Taking into account the rankings and performance of universities’ conditionally registered doctors, the SMC’s recommendations have been approved by the country’s Ministry of Health and will become effective on January 1, 2020.

“We expect our need to recruit overseas-trained doctors to moderate and stabilise”

Students from Singapore who have already secured a place at one of the 57 institutions removed from the list, or who are studying at those schools before next year, will not be affected by the change, according to a statement.

The Ministry of Health says it has been growing its local healthcare training pipelines, and “building a strong local core to meet the healthcare needs of our ageing population”.

Three institutions in Singapore – the Yong Loo Lin School of Medicine at the National University of Singapore, Duke-NUS Medical School and the Lee Kong Chian School of Medicine at the Nanyang Technological University – have seen intakes rise from 300 in 2010 to around 500 in 2018, according to the Ministry.
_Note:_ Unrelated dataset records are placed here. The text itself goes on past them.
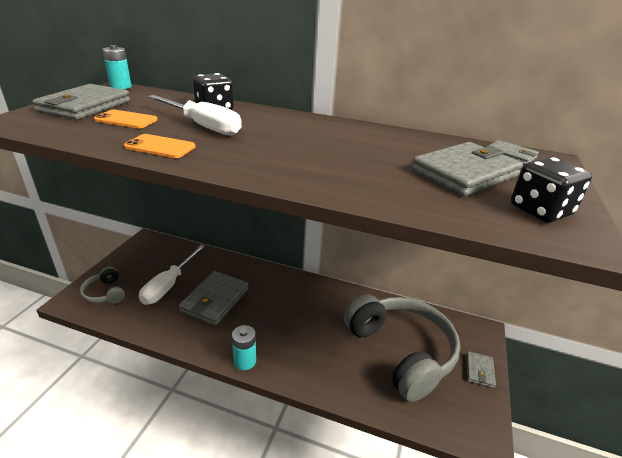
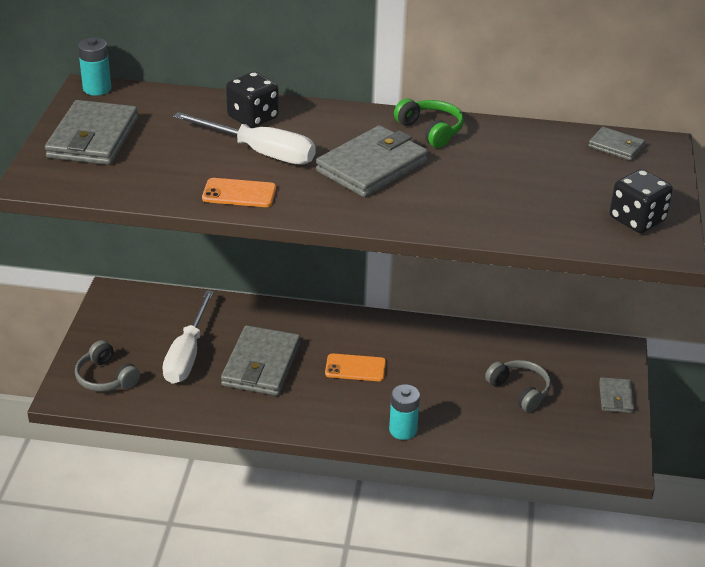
camera: 10 degrees left, 5 degrees up
(126, 120) = (165, 155): orange phone -> orange phone (355, 368)
(245, 361) = (333, 429): turquoise battery -> turquoise battery (403, 430)
(349, 129) = (431, 130): none -> green headphones
(401, 352) = (520, 391): grey headphones -> grey headphones, size x0.45
(465, 173) = (567, 182): grey wallet -> grey wallet (372, 166)

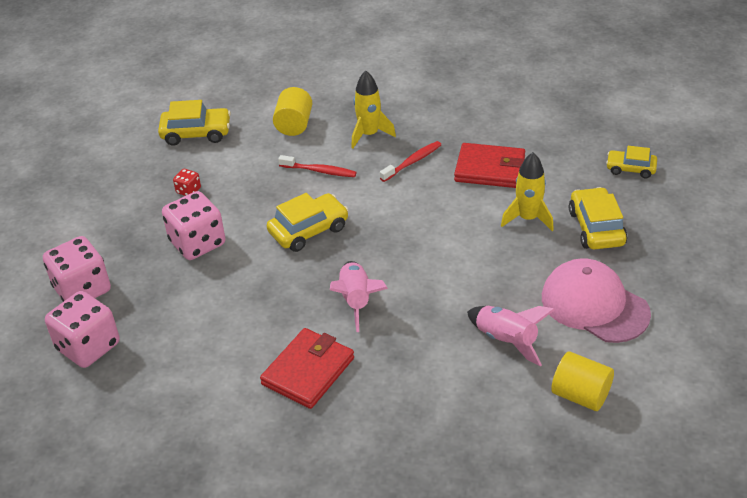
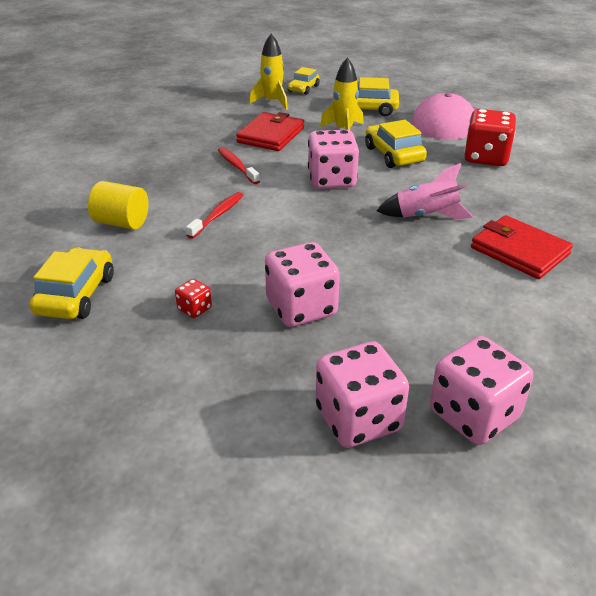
camera: 80 degrees left, 5 degrees down
(308, 230) = (312, 231): yellow car -> yellow car (394, 154)
(369, 134) = (177, 182): yellow rocket -> yellow rocket (272, 102)
(407, 227) = (332, 180): none -> pink dice
(506, 340) = (486, 158): pink rocket -> red dice
(580, 395) = (544, 140): yellow cylinder -> none

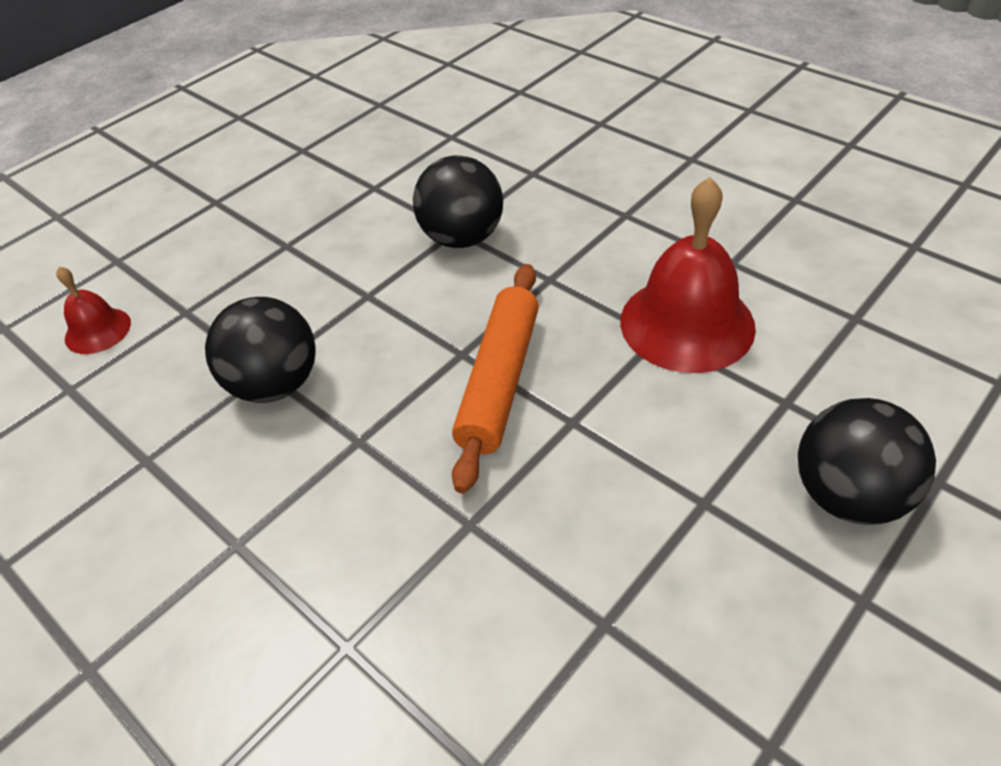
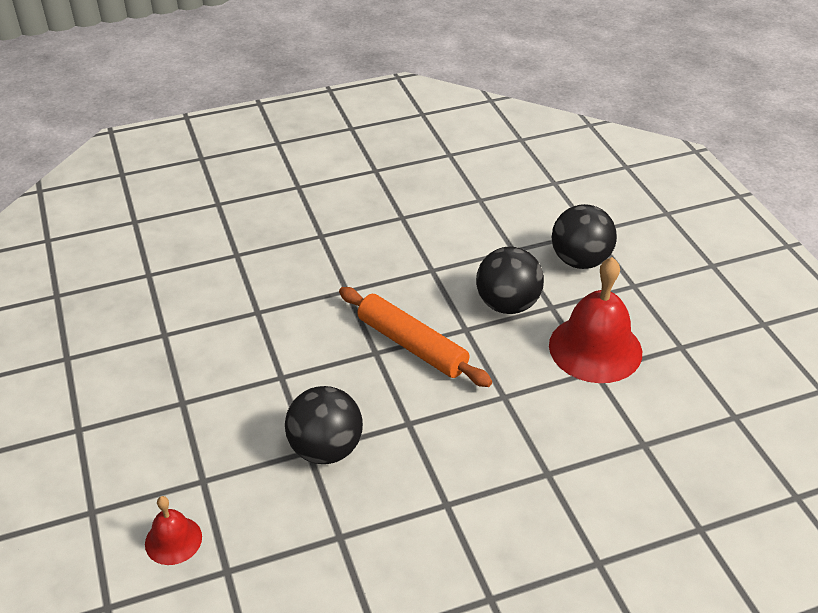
camera: 65 degrees left, 5 degrees down
(462, 238) = (269, 312): black ball -> black ball (507, 304)
(687, 323) = (432, 255): red bell -> red bell (595, 348)

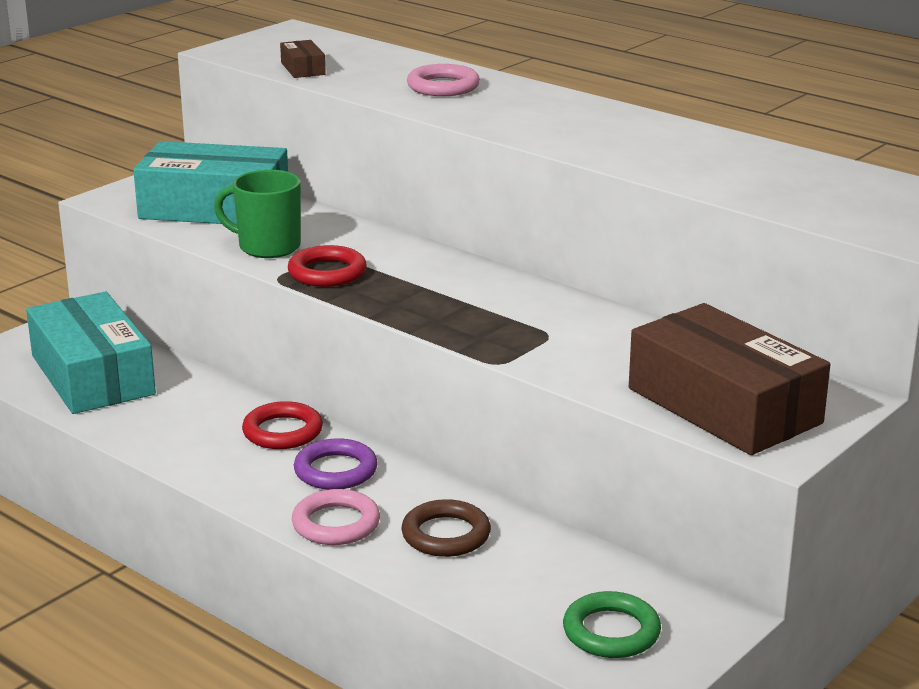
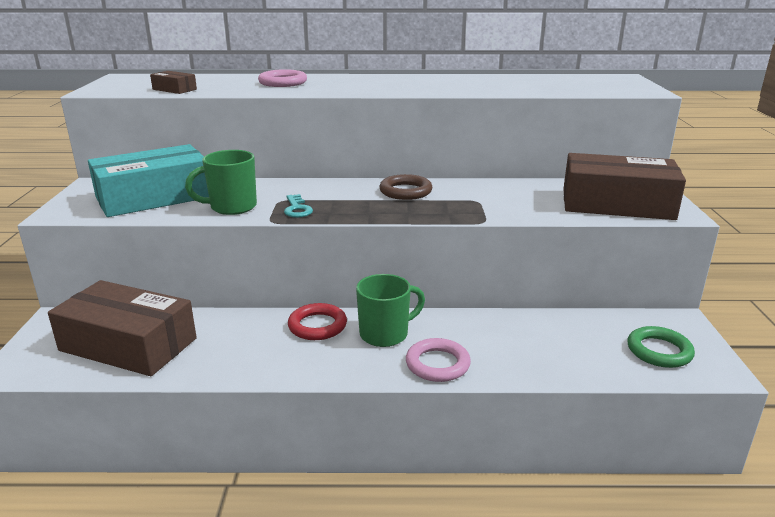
camera: 40 degrees left, 0 degrees up
(92, 375) = (128, 344): turquoise box -> brown box
(327, 272) = (297, 209): red ring -> turquoise key
(335, 470) = (385, 334): purple ring -> green mug
(446, 535) = (502, 341): brown ring -> brown ring (405, 191)

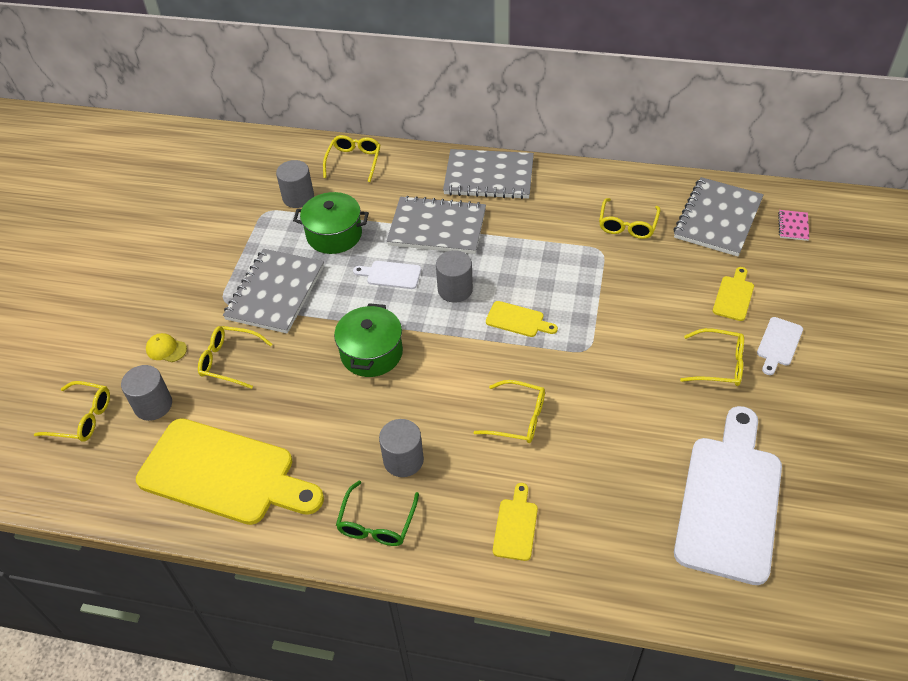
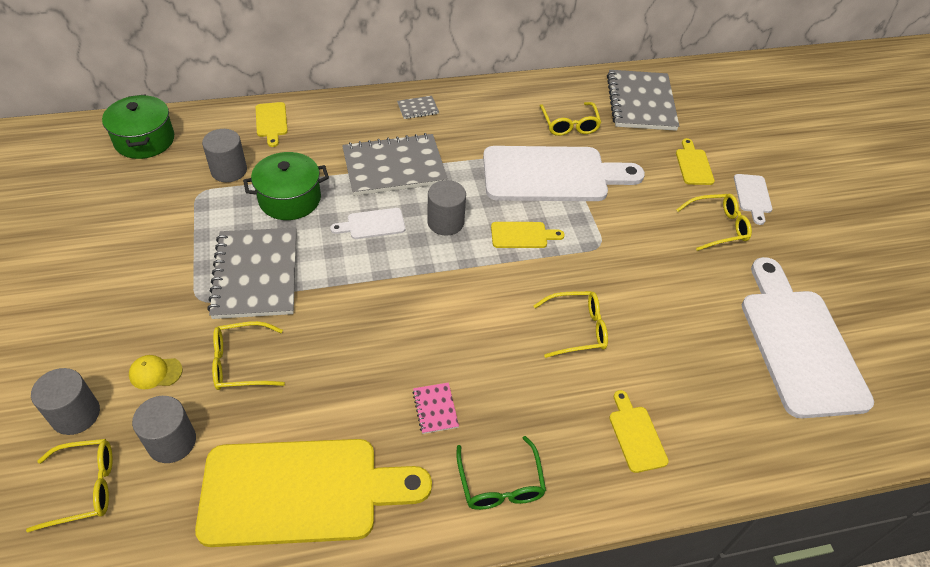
camera: 30 degrees left, 0 degrees up
(354, 161) = (271, 122): yellow glasses -> yellow cutting board
(371, 353) = (396, 308): green pot -> green pot (145, 140)
(403, 460) = (490, 407): grey cylinder -> grey cylinder (76, 414)
(489, 176) = (418, 108): grey notebook -> grey notebook, size x0.42
(580, 270) = (552, 175): none -> white cutting board
(793, 226) = (703, 95): pink notebook -> pink notebook (435, 409)

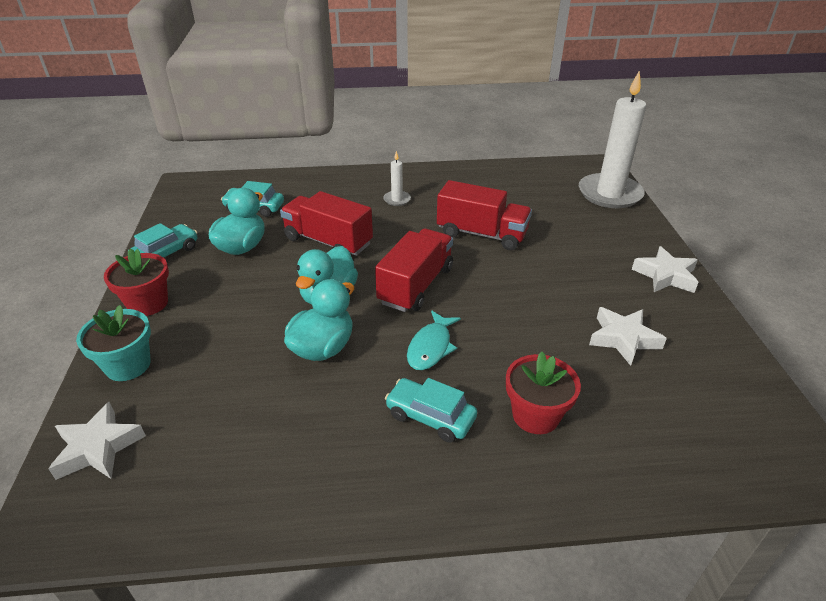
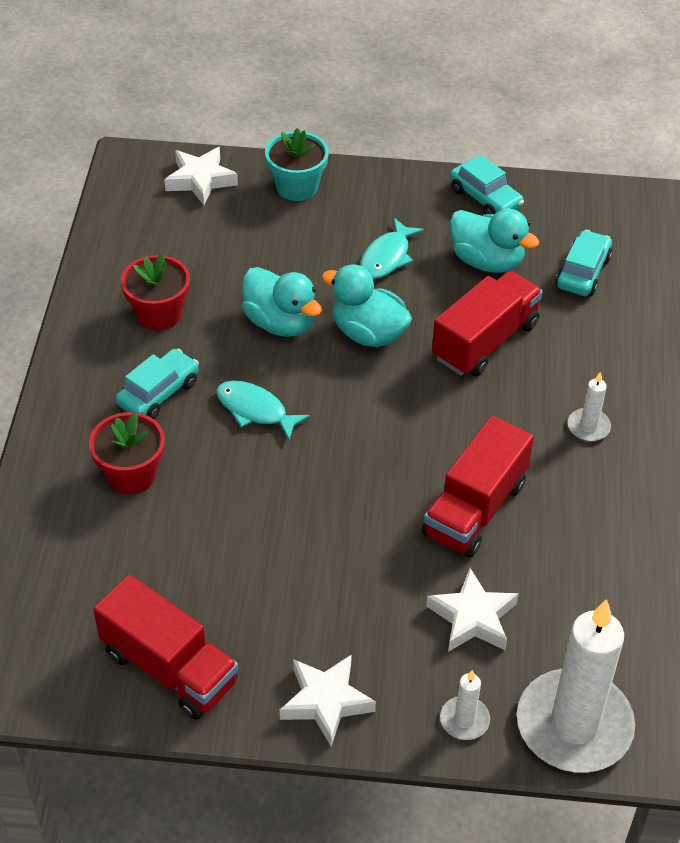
camera: 100 degrees right, 10 degrees up
(148, 303) = (390, 191): red flower pot -> red flower pot (159, 314)
(236, 296) = (387, 257): none -> turquoise fish
(416, 285) = (369, 415): red truck -> red truck (169, 668)
(623, 339) = (215, 595): white star -> white star (472, 618)
(635, 226) = (464, 720): none -> white candle

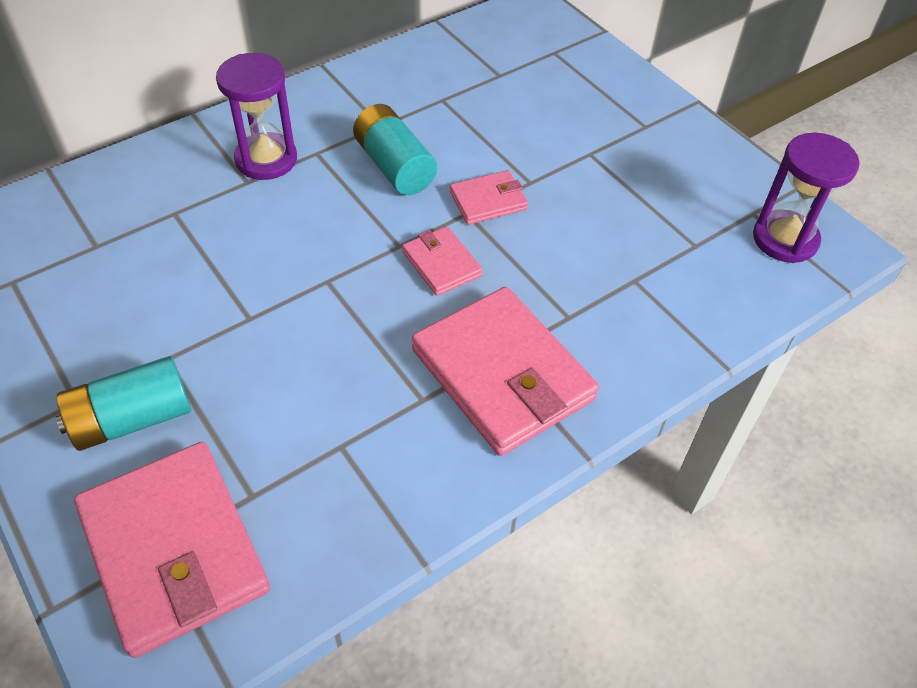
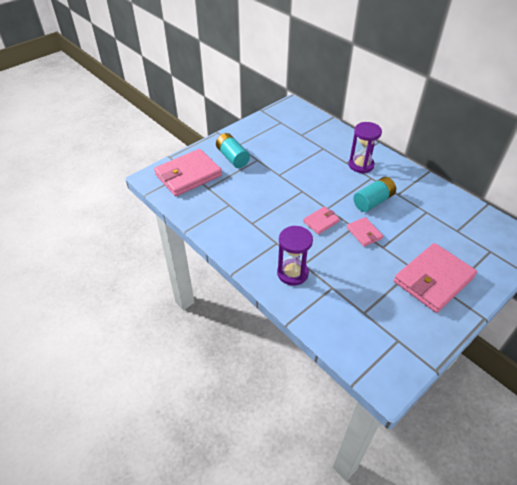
camera: 85 degrees right, 5 degrees down
(502, 374) = (268, 244): pink wallet -> pink wallet (433, 279)
(785, 239) = (383, 354): purple hourglass -> purple hourglass (292, 273)

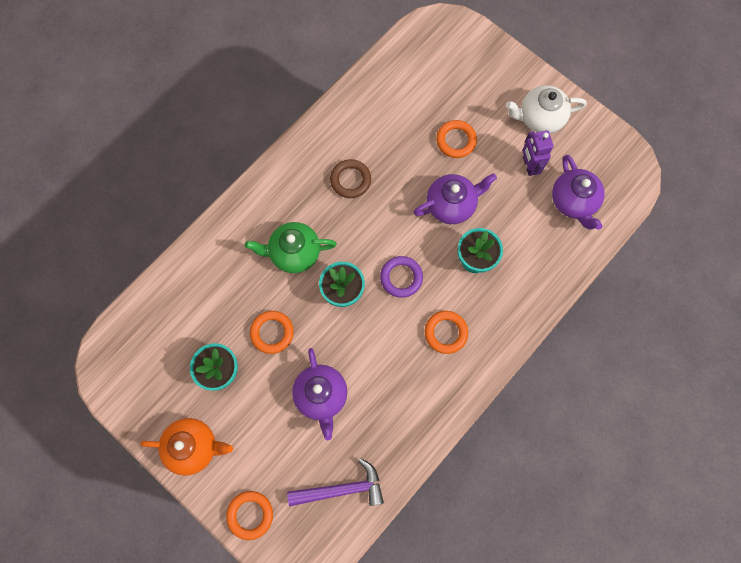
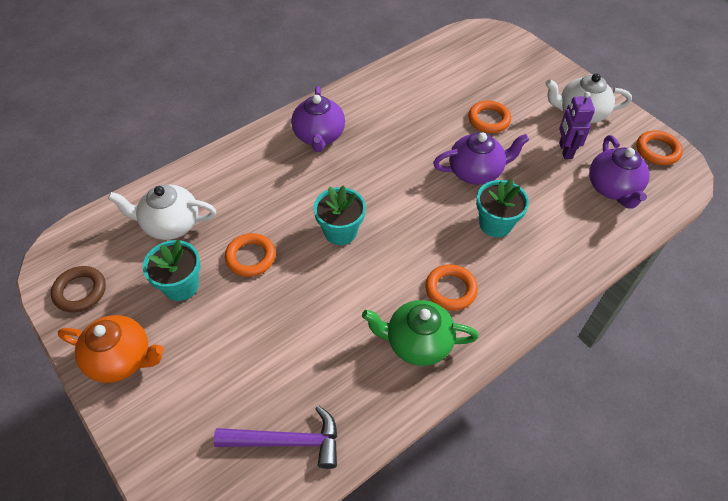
camera: 10 degrees right, 20 degrees down
(192, 312) = (170, 224): none -> white teapot
(250, 515) = (162, 451): orange ring -> orange ring (657, 150)
(294, 253) = (296, 188): green teapot -> green teapot (417, 343)
(321, 396) = (289, 330): purple teapot -> purple teapot (319, 136)
(350, 180) = (372, 136): brown ring -> brown ring (80, 291)
(401, 277) = (408, 228): purple ring -> none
“The impact of the increase in local medical school intake will be fully realised from 2023, when these students graduate. As such, we expect our need to recruit overseas-trained doctors to moderate and stabilise in the coming years,” the statement explains.

Four Chinese healthcare training providers remain on the list – Peking University Health Science Centre, Fudan University Shanghai Medical College, Tsinghua University Peking Union Medical College, and Shanghai Jiao Tong University School of Medicine. Four others will be removed.

However, the Chinese Ministry of Education recently limited the number of its universities that can teach medical programs to 45, and three of the Singapore-approved courses are not allowed to train medical students in English.

Some stakeholders have suggested that the move by the Chinese Ministry will reduce the number of medical students hailing from India studying in China in the future.

“Schools not listed (in the list of 45 universities) shall not recruit undergraduate students majoring in clinical medicine (in English) to come to China, but only undergraduate students majoring in clinical medicine taught in Chinese,” China’s Ministry of Education statement reads.

“‘Bilingual Teaching’… to recruit foreign students in Bachelor of Medicine and Bachelor of Surgery is strictly prohibited,” it adds.

For other schools that have been removed from Singapore’s approved list of medical institutions, impact is not expect to be dramatic.

A spokesperson from the University of Iowa Health Care told The PIE News that the institution has very few foreign students.

“This change will not impact our medical student program,” they said. “We accept some foreign resident physicians, but very few from Singapore. This decision will not have a significant impact.”